Lundin shares soar amid talk of stake sale
Gulf News (Dubai)
Stockholm, Reuters, 30-05-2001

Shares in Swedish oil company Lundin Oil rose eight per cent yesterday after the company said it was in talks about selling a big part of its operations to an unidentified major Western oil company.

At one point Lundin's share was 8.3 per cent up at an 18-month high of 31.10 crowns for a market value of 3.21 billion Swedish crowns ($302.8 million). "We are going to sell a big part of the company," Lundin Oil President Ian Lundin told Reuters by telephone.

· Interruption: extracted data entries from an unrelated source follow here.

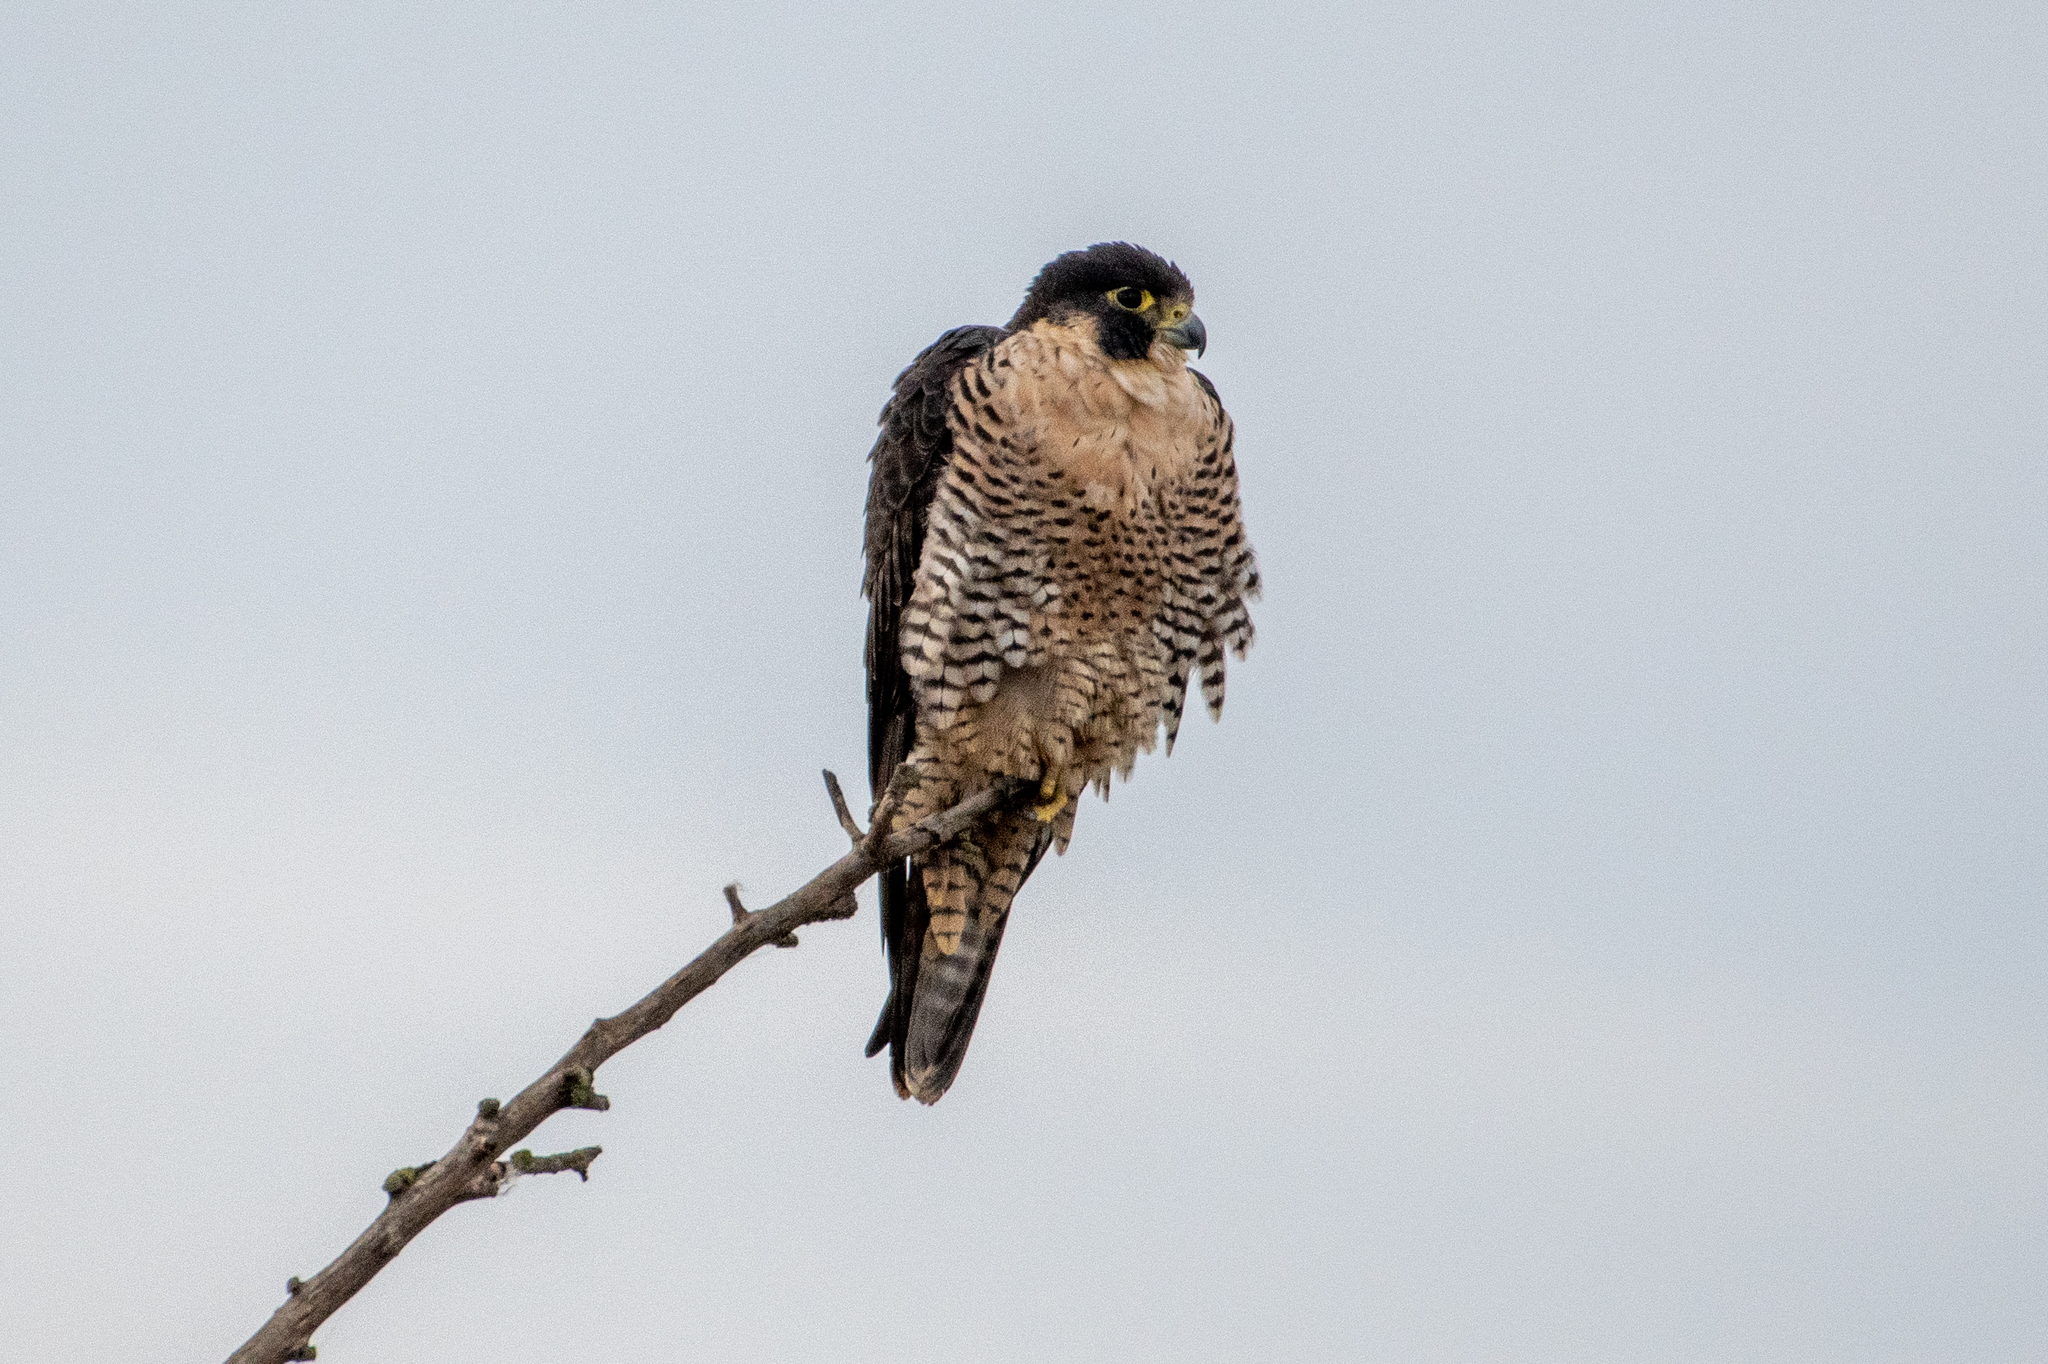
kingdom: Animalia
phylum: Chordata
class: Aves
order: Falconiformes
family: Falconidae
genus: Falco
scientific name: Falco peregrinus
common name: Peregrine falcon
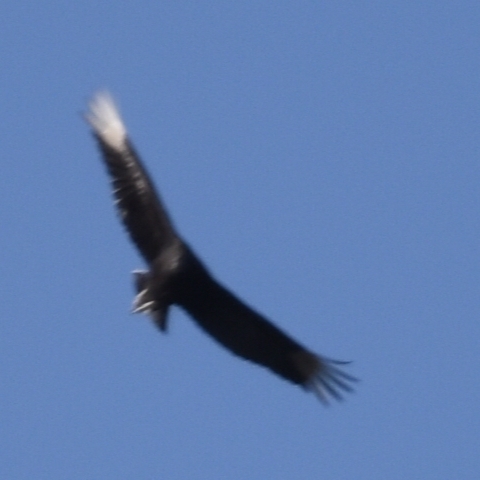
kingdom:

"This is a good time to sell. The big companies are trying to buy reserves and we are in possession of great reserves. It is possible to get a very good price today," he said. Lundin declined to say with which company Lundin Oil was holding negotiations but said it was "a very big oil company in the Western world".

Lundin Oil has interests in Sudan, Libya, Malaysia, Vietnam and in the British sector of the North Sea. In recent months the company's presence in Sudan has been criticised sharply in Swedish media.

Human rights activists say oil companies operating in Sudan are helping to fund the Islamist government in a civil war against rebels in the south. United Nations Balkans envoy Carl Bildt, a former Swedish prime minister, is a member of the board of Lundin Oil.

His association with the company has come under fire by critics who say that job is incompatible with his UN role. In the first quarter of 2001 Lundin Oil's net profit rose 47 per cent, mainly thanks to higher crude oil world market prices, to $5.3 million. Production based on its stakes in various licences totalled on average 13,589 barrels oil equivalent per day.